## Task goal
Keep the wording of each record exactly the same when you repeat it, and leave out pictures.

== Exercise material

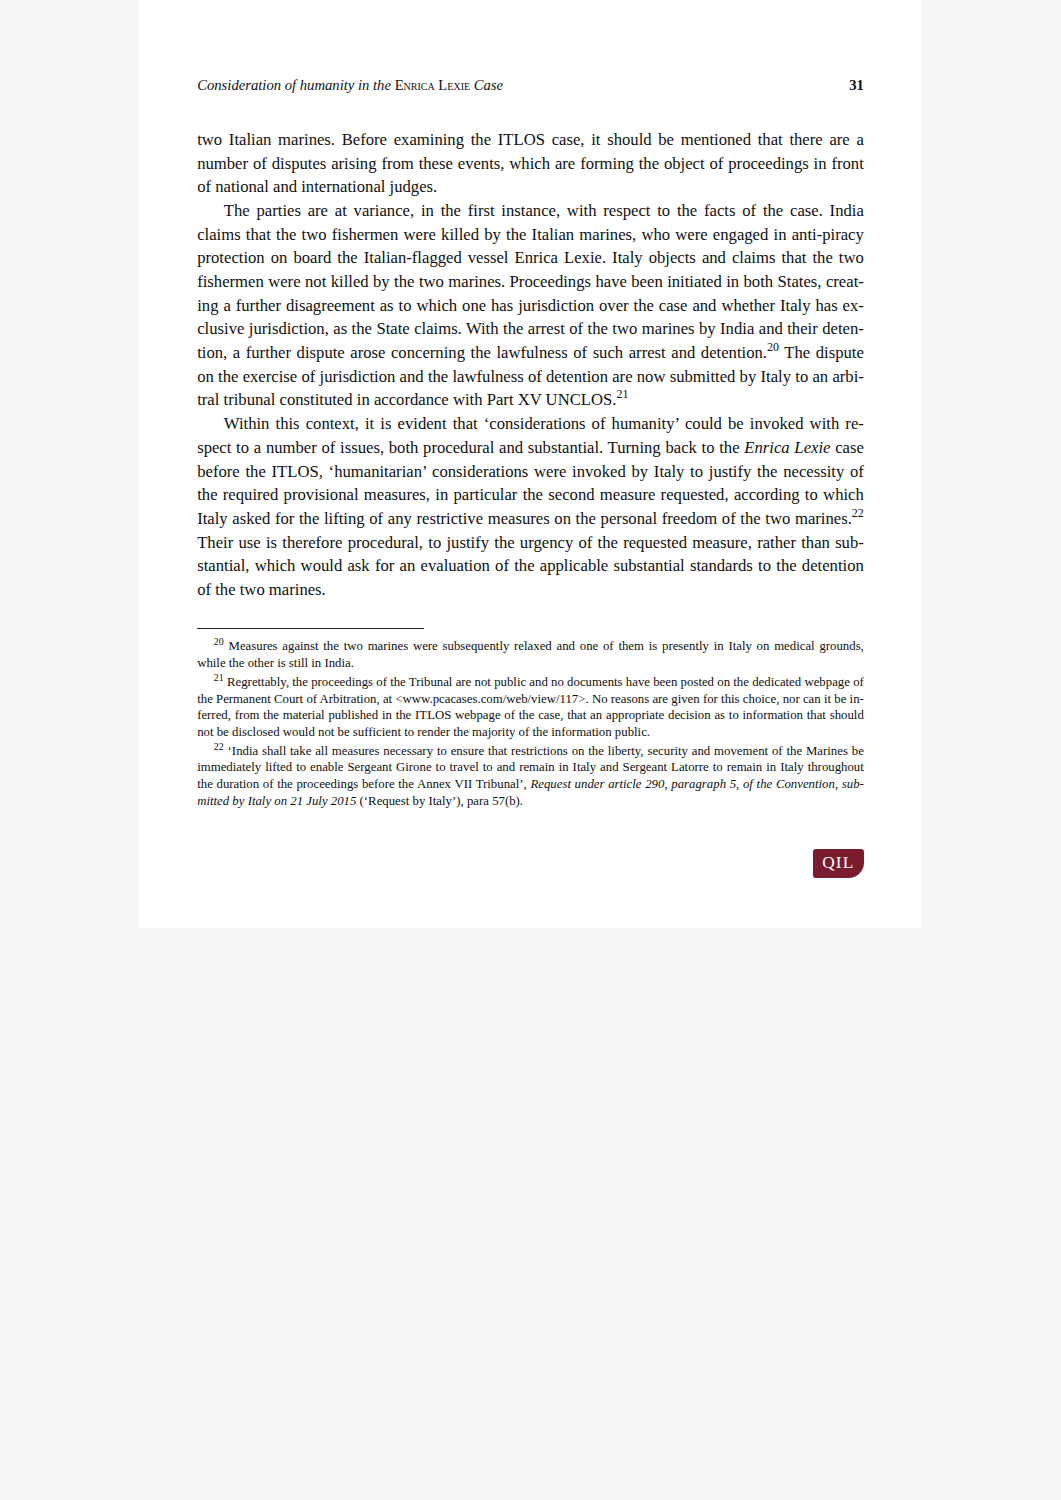Consideration of humanity in the Enrica Lexie Case 31
two Italian marines. Before examining the ITLOS case, it should be mentioned that there are a number of disputes arising from these events, which are forming the object of proceedings in front of national and international judges.
The parties are at variance, in the first instance, with respect to the facts of the case. India claims that the two fishermen were killed by the Italian marines, who were engaged in anti-piracy protection on board the Italian-flagged vessel Enrica Lexie. Italy objects and claims that the two fishermen were not killed by the two marines. Proceedings have been initiated in both States, creating a further disagreement as to which one has jurisdiction over the case and whether Italy has exclusive jurisdiction, as the State claims. With the arrest of the two marines by India and their detention, a further dispute arose concerning the lawfulness of such arrest and detention.20 The dispute on the exercise of jurisdiction and the lawfulness of detention are now submitted by Italy to an arbitral tribunal constituted in accordance with Part XV UNCLOS.21
Within this context, it is evident that ‘considerations of humanity’ could be invoked with respect to a number of issues, both procedural and substantial. Turning back to the Enrica Lexie case before the ITLOS, ‘humanitarian’ considerations were invoked by Italy to justify the necessity of the required provisional measures, in particular the second measure requested, according to which Italy asked for the lifting of any restrictive measures on the personal freedom of the two marines.22 Their use is therefore procedural, to justify the urgency of the requested measure, rather than substantial, which would ask for an evaluation of the applicable substantial standards to the detention of the two marines.
20 Measures against the two marines were subsequently relaxed and one of them is presently in Italy on medical grounds, while the other is still in India.
21 Regrettably, the proceedings of the Tribunal are not public and no documents have been posted on the dedicated webpage of the Permanent Court of Arbitration, at <www.pcacases.com/web/view/117>. No reasons are given for this choice, nor can it be inferred, from the material published in the ITLOS webpage of the case, that an appropriate decision as to information that should not be disclosed would not be sufficient to render the majority of the information public.
22 ‘India shall take all measures necessary to ensure that restrictions on the liberty, security and movement of the Marines be immediately lifted to enable Sergeant Girone to travel to and remain in Italy and Sergeant Latorre to remain in Italy throughout the duration of the proceedings before the Annex VII Tribunal’, Request under article 290, paragraph 5, of the Convention, submitted by Italy on 21 July 2015 (‘Request by Italy’), para 57(b).
QIL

====

## Result
Consideration of humanity in the Enrica Lexie Case 31
two Italian marines. Before examining the ITLOS case, it should be mentioned that there are a number of disputes arising from these events, which are forming the object of proceedings in front of national and international judges.
The parties are at variance, in the first instance, with respect to the facts of the case. India claims that the two fishermen were killed by the Italian marines, who were engaged in anti-piracy protection on board the Italian-flagged vessel Enrica Lexie. Italy objects and claims that the two fishermen were not killed by the two marines. Proceedings have been initiated in both States, creating a further disagreement as to which one has jurisdiction over the case and whether Italy has exclusive jurisdiction, as the State claims. With the arrest of the two marines by India and their detention, a further dispute arose concerning the lawfulness of such arrest and detention.20 The dispute on the exercise of jurisdiction and the lawfulness of detention are now submitted by Italy to an arbitral tribunal constituted in accordance with Part XV UNCLOS.21
Within this context, it is evident that ‘considerations of humanity’ could be invoked with respect to a number of issues, both procedural and substantial. Turning back to the Enrica Lexie case before the ITLOS, ‘humanitarian’ considerations were invoked by Italy to justify the necessity of the required provisional measures, in particular the second measure requested, according to which Italy asked for the lifting of any restrictive measures on the personal freedom of the two marines.22 Their use is therefore procedural, to justify the urgency of the requested measure, rather than substantial, which would ask for an evaluation of the applicable substantial standards to the detention of the two marines.
20 Measures against the two marines were subsequently relaxed and one of them is presently in Italy on medical grounds, while the other is still in India.
21 Regrettably, the proceedings of the Tribunal are not public and no documents have been posted on the dedicated webpage of the Permanent Court of Arbitration, at <www.pcacases.com/web/view/117>. No reasons are given for this choice, nor can it be inferred, from the material published in the ITLOS webpage of the case, that an appropriate decision as to information that should not be disclosed would not be sufficient to render the majority of the information public.
22 ‘India shall take all measures necessary to ensure that restrictions on the liberty, security and movement of the Marines be immediately lifted to enable Sergeant Girone to travel to and remain in Italy and Sergeant Latorre to remain in Italy throughout the duration of the proceedings before the Annex VII Tribunal’, Request under article 290, paragraph 5, of the Convention, submitted by Italy on 21 July 2015 (‘Request by Italy’), para 57(b).
QIL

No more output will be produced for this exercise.